┌────────
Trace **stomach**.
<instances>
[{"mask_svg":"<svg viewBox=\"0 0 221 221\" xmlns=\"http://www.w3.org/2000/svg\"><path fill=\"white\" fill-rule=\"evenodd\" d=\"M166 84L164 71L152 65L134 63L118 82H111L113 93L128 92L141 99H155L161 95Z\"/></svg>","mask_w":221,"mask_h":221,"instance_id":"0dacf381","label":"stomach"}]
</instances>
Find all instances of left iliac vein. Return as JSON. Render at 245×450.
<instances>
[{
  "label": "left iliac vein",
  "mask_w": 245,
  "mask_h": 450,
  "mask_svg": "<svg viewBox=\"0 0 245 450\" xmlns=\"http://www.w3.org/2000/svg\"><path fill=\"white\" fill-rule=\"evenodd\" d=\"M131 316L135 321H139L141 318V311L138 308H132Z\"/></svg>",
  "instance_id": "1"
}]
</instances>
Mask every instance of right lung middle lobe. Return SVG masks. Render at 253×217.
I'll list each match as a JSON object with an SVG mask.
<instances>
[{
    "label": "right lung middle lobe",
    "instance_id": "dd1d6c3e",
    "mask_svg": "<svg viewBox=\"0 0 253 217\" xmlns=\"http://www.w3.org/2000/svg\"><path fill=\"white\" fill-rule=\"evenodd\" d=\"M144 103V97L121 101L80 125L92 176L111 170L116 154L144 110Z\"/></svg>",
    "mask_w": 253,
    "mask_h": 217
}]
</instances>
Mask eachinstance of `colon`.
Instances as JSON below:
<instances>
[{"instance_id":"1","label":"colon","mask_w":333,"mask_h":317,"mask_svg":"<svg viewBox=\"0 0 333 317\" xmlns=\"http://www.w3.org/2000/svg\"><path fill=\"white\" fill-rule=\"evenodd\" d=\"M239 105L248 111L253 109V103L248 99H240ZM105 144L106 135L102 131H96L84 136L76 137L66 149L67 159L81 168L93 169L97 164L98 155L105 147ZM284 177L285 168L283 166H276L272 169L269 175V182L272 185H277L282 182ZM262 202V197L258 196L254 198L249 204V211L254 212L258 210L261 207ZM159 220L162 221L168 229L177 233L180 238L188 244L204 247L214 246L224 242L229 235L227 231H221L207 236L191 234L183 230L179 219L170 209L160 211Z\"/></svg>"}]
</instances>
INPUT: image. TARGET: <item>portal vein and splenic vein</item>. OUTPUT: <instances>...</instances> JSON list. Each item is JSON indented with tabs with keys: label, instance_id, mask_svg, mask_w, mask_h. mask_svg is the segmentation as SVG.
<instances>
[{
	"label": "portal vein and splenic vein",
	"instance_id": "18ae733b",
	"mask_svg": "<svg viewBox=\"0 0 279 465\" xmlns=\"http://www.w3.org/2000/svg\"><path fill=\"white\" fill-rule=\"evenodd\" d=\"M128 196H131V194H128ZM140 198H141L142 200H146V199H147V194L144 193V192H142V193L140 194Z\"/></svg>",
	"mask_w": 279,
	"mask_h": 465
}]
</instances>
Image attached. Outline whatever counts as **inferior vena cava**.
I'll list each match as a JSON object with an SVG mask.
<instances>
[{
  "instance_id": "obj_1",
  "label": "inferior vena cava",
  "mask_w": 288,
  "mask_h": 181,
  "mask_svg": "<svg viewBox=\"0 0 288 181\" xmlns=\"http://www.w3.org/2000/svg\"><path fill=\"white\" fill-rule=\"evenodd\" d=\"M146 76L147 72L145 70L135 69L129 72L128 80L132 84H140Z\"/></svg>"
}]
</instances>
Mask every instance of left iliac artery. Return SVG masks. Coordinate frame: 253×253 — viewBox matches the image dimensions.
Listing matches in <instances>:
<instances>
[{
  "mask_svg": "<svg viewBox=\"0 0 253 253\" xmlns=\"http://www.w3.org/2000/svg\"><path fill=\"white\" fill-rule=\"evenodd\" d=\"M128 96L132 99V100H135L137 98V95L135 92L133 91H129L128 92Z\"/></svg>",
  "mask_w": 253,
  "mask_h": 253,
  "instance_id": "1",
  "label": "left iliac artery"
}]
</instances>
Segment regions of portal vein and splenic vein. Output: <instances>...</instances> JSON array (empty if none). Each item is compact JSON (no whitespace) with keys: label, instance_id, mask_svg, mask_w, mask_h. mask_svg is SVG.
└────────
EXERCISE OBJECTIVE: Give these lines as a Markdown table with a Row column holding the row number and a Line column holding the line itself, leaving out blank lines.

SOLUTION TO THE EXERCISE:
| Row | Line |
|---|---|
| 1 | Trace **stomach**. |
| 2 | <instances> |
| 3 | [{"mask_svg":"<svg viewBox=\"0 0 221 221\" xmlns=\"http://www.w3.org/2000/svg\"><path fill=\"white\" fill-rule=\"evenodd\" d=\"M166 84L164 71L152 65L134 63L118 82H111L113 93L128 92L141 99H155L161 95Z\"/></svg>","mask_w":221,"mask_h":221,"instance_id":"0dacf381","label":"stomach"}] |
| 4 | </instances> |
| 5 | Find all instances of left iliac vein. Return as JSON. Render at 245×450. |
| 6 | <instances> |
| 7 | [{ |
| 8 |   "label": "left iliac vein", |
| 9 |   "mask_w": 245, |
| 10 |   "mask_h": 450, |
| 11 |   "mask_svg": "<svg viewBox=\"0 0 245 450\" xmlns=\"http://www.w3.org/2000/svg\"><path fill=\"white\" fill-rule=\"evenodd\" d=\"M131 316L135 321H139L141 318V311L138 308H132Z\"/></svg>", |
| 12 |   "instance_id": "1" |
| 13 | }] |
| 14 | </instances> |
| 15 | Mask every instance of right lung middle lobe. Return SVG masks. Render at 253×217. |
| 16 | I'll list each match as a JSON object with an SVG mask. |
| 17 | <instances> |
| 18 | [{ |
| 19 |     "label": "right lung middle lobe", |
| 20 |     "instance_id": "dd1d6c3e", |
| 21 |     "mask_svg": "<svg viewBox=\"0 0 253 217\" xmlns=\"http://www.w3.org/2000/svg\"><path fill=\"white\" fill-rule=\"evenodd\" d=\"M144 103V97L121 101L80 125L92 176L111 170L116 154L144 110Z\"/></svg>", |
| 22 |     "mask_w": 253, |
| 23 |     "mask_h": 217 |
| 24 | }] |
| 25 | </instances> |
| 26 | Mask eachinstance of `colon`. |
| 27 | Instances as JSON below: |
| 28 | <instances> |
| 29 | [{"instance_id":"1","label":"colon","mask_w":333,"mask_h":317,"mask_svg":"<svg viewBox=\"0 0 333 317\" xmlns=\"http://www.w3.org/2000/svg\"><path fill=\"white\" fill-rule=\"evenodd\" d=\"M239 105L248 111L253 109V103L248 99H240ZM105 144L106 135L102 131H96L84 136L76 137L66 149L67 159L81 168L93 169L97 164L98 155L105 147ZM284 177L285 168L283 166H276L272 169L269 175V182L272 185H277L282 182ZM262 202V197L258 196L254 198L249 204V211L254 212L258 210L261 207ZM159 220L162 221L168 229L177 233L180 238L188 244L204 247L214 246L224 242L229 235L227 231H221L207 236L191 234L183 230L179 219L170 209L160 211Z\"/></svg>"}] |
| 30 | </instances> |
| 31 | INPUT: image. TARGET: <item>portal vein and splenic vein</item>. OUTPUT: <instances>...</instances> JSON list. Each item is JSON indented with tabs with keys: label, instance_id, mask_svg, mask_w, mask_h. mask_svg is the segmentation as SVG. |
| 32 | <instances> |
| 33 | [{ |
| 34 | 	"label": "portal vein and splenic vein", |
| 35 | 	"instance_id": "18ae733b", |
| 36 | 	"mask_svg": "<svg viewBox=\"0 0 279 465\" xmlns=\"http://www.w3.org/2000/svg\"><path fill=\"white\" fill-rule=\"evenodd\" d=\"M128 196H131V194H128ZM140 198H141L142 200H146V199H147V194L144 193V192H142V193L140 194Z\"/></svg>", |
| 37 | 	"mask_w": 279, |
| 38 | 	"mask_h": 465 |
| 39 | }] |
| 40 | </instances> |
| 41 | Image attached. Outline whatever counts as **inferior vena cava**. |
| 42 | I'll list each match as a JSON object with an SVG mask. |
| 43 | <instances> |
| 44 | [{ |
| 45 |   "instance_id": "obj_1", |
| 46 |   "label": "inferior vena cava", |
| 47 |   "mask_w": 288, |
| 48 |   "mask_h": 181, |
| 49 |   "mask_svg": "<svg viewBox=\"0 0 288 181\" xmlns=\"http://www.w3.org/2000/svg\"><path fill=\"white\" fill-rule=\"evenodd\" d=\"M146 76L147 72L145 70L135 69L129 72L128 80L132 84H140Z\"/></svg>" |
| 50 | }] |
| 51 | </instances> |
| 52 | Mask every instance of left iliac artery. Return SVG masks. Coordinate frame: 253×253 — viewBox matches the image dimensions. |
| 53 | Listing matches in <instances>: |
| 54 | <instances> |
| 55 | [{ |
| 56 |   "mask_svg": "<svg viewBox=\"0 0 253 253\" xmlns=\"http://www.w3.org/2000/svg\"><path fill=\"white\" fill-rule=\"evenodd\" d=\"M128 96L132 99V100H135L137 98V95L135 92L133 91H129L128 92Z\"/></svg>", |
| 57 |   "mask_w": 253, |
| 58 |   "mask_h": 253, |
| 59 |   "instance_id": "1", |
| 60 |   "label": "left iliac artery" |
| 61 | }] |
| 62 | </instances> |
| 63 | Segment regions of portal vein and splenic vein. Output: <instances>...</instances> JSON array (empty if none). Each item is compact JSON (no whitespace) with keys: label, instance_id, mask_svg, mask_w, mask_h. mask_svg is SVG. |